===== Extracto proporcionado =====

El estallido social en Chile reventó el viernes 18 de octubre, una fecha que quedará marcada en la historia del país sudamericano. Se manifestó primero en forma de protestas estudiantiles por el alza del precio del billete del metro de Santiago, con entradas masivas en las estaciones sin pagar. Luego con violencia: en solo unas horas, de las 136 estaciones del subterráneo, 118 fueron dañadas y, de ellas, 25 incendiadas y 7 completamente quemadas, con pérdidas estimadas en 376 millones de dólares (unos 335 millones de euros). Hubo un tercer tiempo: los saqueos a los supermercados y al comercio, por los que el Ministerio del Interior ha interpuesto 175 querellas solo en la capital. Y un cuarto: las manifestaciones pacíficas —las más multitudinarias—, que una semana después de la explosión social reunieron a 1,2 millones de personas en el corazón de la capital.
Pero después de 20 muertos, 592 civiles heridos, cientos de detenidos y denuncias de violaciones de los derechos humanos, ni el Gobierno ni la oposición dan respuesta a la insatisfacción por el tipo de sociedad que tiene Chile, desigual en todos los frentes. Las protestas y la violencia no dan tregua.

=====

→ **Descripción de tarea**:
Responda estas preguntas sobre el extracto acerca del estallido social en Chile:
1. ¿Cuántas de las 136 estaciones del metro de Santiago resultaron dañadas?
2. ¿Cuántas querellas ha interpuesto el Ministerio del Interior en la capital por los saqueos?
3. ¿Cuántos civiles heridos se mencionan?
Las entradas proceden de una fuente distinta a la del extracto.

===== Extractos de registros =====

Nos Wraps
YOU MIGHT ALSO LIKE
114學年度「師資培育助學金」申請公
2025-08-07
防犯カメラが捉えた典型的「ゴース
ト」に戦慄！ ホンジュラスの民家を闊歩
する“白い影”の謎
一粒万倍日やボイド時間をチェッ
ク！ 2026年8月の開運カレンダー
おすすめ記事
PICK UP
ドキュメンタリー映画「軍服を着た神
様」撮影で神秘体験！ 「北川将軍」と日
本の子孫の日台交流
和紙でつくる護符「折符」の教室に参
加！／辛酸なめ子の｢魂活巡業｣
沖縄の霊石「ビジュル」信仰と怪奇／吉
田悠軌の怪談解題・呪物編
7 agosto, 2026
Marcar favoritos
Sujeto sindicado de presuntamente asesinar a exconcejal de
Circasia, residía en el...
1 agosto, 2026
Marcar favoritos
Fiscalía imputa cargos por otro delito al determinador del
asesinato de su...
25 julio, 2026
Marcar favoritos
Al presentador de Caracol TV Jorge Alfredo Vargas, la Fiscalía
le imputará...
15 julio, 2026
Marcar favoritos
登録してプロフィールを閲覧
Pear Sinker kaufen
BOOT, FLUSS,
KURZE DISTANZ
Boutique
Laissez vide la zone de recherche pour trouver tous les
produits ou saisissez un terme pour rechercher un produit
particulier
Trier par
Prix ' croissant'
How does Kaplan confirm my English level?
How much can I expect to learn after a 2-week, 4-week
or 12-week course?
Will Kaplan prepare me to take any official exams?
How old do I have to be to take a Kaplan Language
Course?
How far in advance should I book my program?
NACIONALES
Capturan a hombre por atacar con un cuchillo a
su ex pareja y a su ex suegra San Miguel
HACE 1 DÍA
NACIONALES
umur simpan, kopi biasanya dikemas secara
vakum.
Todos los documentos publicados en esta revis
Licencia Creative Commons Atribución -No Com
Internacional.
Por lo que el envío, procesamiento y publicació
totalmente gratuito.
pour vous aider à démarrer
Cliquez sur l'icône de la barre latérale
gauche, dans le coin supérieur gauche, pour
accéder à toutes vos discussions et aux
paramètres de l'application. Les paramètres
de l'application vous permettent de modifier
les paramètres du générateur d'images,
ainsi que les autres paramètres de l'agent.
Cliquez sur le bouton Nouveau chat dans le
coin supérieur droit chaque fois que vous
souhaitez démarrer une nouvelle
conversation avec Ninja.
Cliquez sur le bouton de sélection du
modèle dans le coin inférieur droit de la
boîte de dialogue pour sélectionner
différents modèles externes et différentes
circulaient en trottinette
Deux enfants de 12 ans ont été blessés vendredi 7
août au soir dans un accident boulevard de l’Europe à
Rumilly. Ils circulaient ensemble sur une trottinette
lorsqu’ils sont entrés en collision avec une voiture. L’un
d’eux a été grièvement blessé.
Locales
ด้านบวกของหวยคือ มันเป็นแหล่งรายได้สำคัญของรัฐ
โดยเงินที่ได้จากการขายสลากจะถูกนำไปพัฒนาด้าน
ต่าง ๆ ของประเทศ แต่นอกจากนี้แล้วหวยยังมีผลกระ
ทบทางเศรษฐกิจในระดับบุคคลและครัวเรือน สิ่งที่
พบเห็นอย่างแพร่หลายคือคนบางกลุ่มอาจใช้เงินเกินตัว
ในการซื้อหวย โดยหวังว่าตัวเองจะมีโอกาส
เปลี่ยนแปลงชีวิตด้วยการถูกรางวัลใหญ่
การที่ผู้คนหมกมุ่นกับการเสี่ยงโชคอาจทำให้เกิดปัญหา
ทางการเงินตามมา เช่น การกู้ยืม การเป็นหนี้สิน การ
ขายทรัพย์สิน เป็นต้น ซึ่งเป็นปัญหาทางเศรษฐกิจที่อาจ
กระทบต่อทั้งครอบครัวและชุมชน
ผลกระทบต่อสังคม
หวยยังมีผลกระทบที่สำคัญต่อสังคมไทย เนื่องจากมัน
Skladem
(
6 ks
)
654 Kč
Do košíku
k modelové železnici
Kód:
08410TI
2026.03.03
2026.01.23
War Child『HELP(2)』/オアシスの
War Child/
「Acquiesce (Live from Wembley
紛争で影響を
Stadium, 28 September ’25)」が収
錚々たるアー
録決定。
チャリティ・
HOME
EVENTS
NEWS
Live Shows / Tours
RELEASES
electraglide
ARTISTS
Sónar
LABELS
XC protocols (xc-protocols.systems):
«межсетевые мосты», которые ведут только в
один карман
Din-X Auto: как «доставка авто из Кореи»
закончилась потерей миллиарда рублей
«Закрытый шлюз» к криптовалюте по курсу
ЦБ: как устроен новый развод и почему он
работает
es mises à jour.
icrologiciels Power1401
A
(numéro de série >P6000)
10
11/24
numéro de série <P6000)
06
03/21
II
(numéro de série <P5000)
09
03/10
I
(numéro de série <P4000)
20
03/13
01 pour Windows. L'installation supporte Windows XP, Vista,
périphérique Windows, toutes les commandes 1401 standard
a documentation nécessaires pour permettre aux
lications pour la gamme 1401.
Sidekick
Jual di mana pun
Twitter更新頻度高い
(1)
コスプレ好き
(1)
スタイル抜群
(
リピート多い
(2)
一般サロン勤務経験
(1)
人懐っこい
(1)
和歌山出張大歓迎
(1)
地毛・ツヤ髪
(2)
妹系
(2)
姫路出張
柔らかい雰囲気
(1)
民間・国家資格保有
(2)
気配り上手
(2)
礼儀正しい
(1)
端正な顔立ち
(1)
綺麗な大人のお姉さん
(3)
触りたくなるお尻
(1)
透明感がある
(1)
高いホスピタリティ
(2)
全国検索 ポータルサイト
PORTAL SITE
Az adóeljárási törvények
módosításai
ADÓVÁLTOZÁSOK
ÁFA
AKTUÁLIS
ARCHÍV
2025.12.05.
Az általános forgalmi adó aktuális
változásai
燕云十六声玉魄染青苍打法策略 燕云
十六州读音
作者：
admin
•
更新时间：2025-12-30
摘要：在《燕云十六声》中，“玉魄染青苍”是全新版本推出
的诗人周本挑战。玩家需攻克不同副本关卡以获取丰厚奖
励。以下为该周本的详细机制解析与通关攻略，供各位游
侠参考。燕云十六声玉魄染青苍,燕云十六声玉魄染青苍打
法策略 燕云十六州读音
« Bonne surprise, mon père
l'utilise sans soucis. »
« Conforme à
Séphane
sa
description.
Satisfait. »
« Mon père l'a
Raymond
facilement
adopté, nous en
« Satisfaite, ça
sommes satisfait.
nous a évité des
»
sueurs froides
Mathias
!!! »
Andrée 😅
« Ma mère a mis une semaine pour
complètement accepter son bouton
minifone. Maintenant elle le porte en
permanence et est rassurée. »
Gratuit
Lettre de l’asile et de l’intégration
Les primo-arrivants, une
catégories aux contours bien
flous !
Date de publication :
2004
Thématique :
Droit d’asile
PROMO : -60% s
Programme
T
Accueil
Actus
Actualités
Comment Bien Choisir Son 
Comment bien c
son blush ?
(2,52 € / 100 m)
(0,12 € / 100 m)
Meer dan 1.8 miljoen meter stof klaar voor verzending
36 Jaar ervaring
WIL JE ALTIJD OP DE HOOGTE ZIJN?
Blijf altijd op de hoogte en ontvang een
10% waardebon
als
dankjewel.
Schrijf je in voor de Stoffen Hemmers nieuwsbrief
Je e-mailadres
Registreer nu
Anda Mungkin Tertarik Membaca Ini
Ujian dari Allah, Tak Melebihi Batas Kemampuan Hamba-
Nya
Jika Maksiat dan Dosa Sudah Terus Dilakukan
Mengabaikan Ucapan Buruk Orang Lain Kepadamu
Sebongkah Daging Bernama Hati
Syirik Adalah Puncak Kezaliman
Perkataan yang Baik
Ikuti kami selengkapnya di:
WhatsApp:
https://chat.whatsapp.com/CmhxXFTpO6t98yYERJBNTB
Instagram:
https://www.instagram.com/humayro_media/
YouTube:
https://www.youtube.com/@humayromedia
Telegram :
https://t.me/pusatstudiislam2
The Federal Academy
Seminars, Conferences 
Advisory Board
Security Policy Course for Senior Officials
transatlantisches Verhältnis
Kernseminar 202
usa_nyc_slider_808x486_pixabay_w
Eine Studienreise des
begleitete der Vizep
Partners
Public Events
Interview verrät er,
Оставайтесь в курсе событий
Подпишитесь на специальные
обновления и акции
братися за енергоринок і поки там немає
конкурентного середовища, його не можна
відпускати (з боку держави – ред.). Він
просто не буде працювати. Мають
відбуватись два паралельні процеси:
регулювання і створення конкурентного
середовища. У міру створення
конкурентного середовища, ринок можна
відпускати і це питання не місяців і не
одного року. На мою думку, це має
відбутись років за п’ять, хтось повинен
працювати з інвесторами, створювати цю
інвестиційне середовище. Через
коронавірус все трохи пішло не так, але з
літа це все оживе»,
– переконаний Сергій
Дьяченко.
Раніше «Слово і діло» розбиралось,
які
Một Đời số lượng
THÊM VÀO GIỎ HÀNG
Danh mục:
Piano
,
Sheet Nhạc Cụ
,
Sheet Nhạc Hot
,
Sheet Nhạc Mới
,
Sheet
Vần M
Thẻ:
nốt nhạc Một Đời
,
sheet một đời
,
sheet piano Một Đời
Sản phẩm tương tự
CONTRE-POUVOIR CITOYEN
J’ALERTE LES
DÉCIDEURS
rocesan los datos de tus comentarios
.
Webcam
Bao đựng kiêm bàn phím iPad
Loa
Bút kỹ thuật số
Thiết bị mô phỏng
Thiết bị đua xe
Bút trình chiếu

=====

→ **Respuesta**:
1. 118 estaciones.
2. 175 querellas.
3. 592 civiles heridos.